• **What is needed**: Gather every line in the records below that contains the string "determined", and copy each one in full.

• **Provided material**:
— Begin —

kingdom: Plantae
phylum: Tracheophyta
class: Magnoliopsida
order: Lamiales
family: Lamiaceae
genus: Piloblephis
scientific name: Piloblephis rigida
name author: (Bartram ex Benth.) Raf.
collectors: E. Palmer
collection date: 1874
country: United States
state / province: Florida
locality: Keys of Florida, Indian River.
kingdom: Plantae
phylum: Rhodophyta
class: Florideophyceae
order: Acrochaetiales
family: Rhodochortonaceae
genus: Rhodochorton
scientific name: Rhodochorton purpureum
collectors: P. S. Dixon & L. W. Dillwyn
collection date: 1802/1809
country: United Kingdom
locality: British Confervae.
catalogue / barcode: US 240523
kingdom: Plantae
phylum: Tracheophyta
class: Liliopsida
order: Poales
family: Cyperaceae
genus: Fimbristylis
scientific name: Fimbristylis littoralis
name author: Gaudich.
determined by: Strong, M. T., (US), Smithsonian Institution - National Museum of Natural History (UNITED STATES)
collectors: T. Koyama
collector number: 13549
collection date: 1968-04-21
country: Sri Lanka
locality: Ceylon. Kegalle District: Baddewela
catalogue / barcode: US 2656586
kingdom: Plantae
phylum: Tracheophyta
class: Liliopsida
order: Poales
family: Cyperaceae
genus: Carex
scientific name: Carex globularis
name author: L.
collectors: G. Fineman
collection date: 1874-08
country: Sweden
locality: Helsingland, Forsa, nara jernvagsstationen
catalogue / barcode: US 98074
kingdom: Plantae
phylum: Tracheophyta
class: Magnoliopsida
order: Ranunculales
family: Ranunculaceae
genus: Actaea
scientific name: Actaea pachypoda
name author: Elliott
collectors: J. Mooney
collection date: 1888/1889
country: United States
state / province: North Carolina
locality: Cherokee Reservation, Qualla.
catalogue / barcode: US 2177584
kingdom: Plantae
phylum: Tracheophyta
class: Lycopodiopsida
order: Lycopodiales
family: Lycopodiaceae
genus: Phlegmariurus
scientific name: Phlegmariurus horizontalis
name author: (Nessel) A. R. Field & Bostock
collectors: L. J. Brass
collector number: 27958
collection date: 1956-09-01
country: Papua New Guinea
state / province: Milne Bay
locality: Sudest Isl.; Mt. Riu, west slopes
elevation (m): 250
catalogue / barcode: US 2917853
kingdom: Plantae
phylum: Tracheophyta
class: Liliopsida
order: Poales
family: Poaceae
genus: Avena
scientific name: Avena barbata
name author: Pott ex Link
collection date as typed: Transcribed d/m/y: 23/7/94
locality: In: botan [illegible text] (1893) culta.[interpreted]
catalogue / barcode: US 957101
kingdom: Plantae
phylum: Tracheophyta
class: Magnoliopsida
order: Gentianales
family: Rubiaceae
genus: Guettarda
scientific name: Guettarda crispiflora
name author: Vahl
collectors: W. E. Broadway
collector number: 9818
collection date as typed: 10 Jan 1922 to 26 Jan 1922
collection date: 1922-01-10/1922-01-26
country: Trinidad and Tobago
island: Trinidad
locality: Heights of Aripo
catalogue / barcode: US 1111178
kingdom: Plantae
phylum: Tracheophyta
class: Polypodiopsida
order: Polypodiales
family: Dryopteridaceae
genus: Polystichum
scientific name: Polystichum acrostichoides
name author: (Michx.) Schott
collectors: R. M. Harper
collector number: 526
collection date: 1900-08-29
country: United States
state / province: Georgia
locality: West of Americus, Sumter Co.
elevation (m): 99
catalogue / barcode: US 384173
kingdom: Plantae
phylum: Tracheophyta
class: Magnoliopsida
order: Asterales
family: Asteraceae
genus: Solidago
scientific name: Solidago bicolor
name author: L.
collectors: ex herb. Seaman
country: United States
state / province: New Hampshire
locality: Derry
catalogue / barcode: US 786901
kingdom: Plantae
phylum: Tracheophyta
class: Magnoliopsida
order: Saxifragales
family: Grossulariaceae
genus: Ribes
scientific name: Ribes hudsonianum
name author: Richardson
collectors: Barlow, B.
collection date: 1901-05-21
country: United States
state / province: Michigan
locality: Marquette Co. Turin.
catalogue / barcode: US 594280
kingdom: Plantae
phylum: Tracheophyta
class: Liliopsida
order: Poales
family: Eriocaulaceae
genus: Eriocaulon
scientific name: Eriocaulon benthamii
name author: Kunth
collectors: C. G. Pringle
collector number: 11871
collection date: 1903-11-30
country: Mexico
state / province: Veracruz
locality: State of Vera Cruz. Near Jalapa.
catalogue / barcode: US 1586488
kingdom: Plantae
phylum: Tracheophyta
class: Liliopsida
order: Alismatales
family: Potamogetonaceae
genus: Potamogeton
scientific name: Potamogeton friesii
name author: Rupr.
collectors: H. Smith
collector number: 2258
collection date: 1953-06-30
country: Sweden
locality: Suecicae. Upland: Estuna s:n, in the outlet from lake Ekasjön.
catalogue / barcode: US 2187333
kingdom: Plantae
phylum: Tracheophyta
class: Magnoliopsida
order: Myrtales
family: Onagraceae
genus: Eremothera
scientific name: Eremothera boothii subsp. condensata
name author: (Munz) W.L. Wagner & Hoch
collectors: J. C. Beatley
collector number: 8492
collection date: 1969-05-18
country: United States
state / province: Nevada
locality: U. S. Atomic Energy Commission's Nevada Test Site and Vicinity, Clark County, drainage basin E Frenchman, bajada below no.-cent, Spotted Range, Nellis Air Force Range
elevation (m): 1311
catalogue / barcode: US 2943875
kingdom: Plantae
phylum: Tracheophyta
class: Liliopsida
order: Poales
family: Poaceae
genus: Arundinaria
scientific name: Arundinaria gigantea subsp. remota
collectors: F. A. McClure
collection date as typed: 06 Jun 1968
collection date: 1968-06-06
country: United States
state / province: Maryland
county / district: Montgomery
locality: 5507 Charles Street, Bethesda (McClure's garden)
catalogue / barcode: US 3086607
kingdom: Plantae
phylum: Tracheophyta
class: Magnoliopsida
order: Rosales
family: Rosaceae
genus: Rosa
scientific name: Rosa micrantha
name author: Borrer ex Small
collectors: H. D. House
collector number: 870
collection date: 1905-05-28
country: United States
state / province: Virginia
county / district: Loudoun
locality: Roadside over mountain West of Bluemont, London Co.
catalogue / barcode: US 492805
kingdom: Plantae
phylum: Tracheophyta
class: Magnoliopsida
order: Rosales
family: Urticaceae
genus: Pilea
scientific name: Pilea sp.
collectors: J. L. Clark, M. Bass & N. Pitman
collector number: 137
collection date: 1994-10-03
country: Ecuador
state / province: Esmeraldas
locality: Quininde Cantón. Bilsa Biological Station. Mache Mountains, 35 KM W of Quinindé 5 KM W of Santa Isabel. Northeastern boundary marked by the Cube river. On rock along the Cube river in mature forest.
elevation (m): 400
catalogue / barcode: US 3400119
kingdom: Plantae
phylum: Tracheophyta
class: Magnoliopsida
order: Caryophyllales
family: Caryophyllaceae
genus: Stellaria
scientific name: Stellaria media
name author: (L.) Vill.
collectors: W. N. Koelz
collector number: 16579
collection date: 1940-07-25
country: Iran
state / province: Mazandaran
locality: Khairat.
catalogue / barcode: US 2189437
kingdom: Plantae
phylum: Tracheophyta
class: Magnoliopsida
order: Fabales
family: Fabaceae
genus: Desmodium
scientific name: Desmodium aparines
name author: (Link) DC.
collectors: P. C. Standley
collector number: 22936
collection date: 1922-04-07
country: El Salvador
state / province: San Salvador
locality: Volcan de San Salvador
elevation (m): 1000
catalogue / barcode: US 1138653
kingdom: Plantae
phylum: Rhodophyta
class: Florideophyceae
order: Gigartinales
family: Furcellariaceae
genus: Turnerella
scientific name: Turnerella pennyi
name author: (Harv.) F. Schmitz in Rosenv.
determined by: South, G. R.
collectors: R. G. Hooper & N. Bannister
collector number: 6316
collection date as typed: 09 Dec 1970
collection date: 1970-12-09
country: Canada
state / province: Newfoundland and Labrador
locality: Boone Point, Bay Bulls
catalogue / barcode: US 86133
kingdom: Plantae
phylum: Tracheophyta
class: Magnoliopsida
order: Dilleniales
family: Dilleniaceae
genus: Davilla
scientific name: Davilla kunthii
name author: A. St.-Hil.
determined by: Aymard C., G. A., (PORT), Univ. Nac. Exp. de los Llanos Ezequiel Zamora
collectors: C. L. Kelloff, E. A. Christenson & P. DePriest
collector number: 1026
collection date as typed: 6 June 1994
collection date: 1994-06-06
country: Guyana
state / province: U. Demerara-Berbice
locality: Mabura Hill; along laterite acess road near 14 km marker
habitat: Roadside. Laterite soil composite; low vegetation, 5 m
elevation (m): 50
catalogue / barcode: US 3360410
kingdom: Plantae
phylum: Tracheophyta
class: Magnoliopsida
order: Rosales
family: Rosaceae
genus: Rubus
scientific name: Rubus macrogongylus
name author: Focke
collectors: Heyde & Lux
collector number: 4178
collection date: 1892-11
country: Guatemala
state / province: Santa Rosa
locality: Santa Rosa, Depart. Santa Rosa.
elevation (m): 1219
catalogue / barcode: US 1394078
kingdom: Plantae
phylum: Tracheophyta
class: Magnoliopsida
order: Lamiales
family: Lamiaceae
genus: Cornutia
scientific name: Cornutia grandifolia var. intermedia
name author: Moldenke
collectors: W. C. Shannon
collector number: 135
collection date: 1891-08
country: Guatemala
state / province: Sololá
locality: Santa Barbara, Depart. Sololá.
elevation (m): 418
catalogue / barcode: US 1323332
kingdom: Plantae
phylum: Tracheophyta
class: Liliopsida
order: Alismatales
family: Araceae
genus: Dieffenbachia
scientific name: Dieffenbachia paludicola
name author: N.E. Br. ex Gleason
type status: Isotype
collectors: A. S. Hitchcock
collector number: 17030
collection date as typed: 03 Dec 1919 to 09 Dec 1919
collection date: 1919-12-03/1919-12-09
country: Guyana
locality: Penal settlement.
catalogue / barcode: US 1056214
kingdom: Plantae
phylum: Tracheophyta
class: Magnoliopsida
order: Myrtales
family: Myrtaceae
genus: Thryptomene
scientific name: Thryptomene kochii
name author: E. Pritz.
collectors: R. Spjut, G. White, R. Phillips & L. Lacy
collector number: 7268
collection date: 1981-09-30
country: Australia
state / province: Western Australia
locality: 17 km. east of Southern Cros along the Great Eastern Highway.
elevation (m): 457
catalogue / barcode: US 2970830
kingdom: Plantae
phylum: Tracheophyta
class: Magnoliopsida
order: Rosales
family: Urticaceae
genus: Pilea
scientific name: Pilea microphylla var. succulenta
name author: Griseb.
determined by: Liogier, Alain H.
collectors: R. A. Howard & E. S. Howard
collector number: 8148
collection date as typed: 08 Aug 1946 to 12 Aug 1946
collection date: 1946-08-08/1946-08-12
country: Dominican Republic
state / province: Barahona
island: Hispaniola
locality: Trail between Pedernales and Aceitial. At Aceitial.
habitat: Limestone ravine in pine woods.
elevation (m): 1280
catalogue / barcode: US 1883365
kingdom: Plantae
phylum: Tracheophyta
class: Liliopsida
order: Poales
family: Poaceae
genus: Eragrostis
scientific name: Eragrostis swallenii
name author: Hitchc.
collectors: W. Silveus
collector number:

— End —

• **Exercise answer**:
determined by: Strong, M. T., (US), Smithsonian Institution - National Museum of Natural History (UNITED STATES)
determined by: South, G. R.
determined by: Aymard C., G. A., (PORT), Univ. Nac. Exp. de los Llanos Ezequiel Zamora
determined by: Liogier, Alain H.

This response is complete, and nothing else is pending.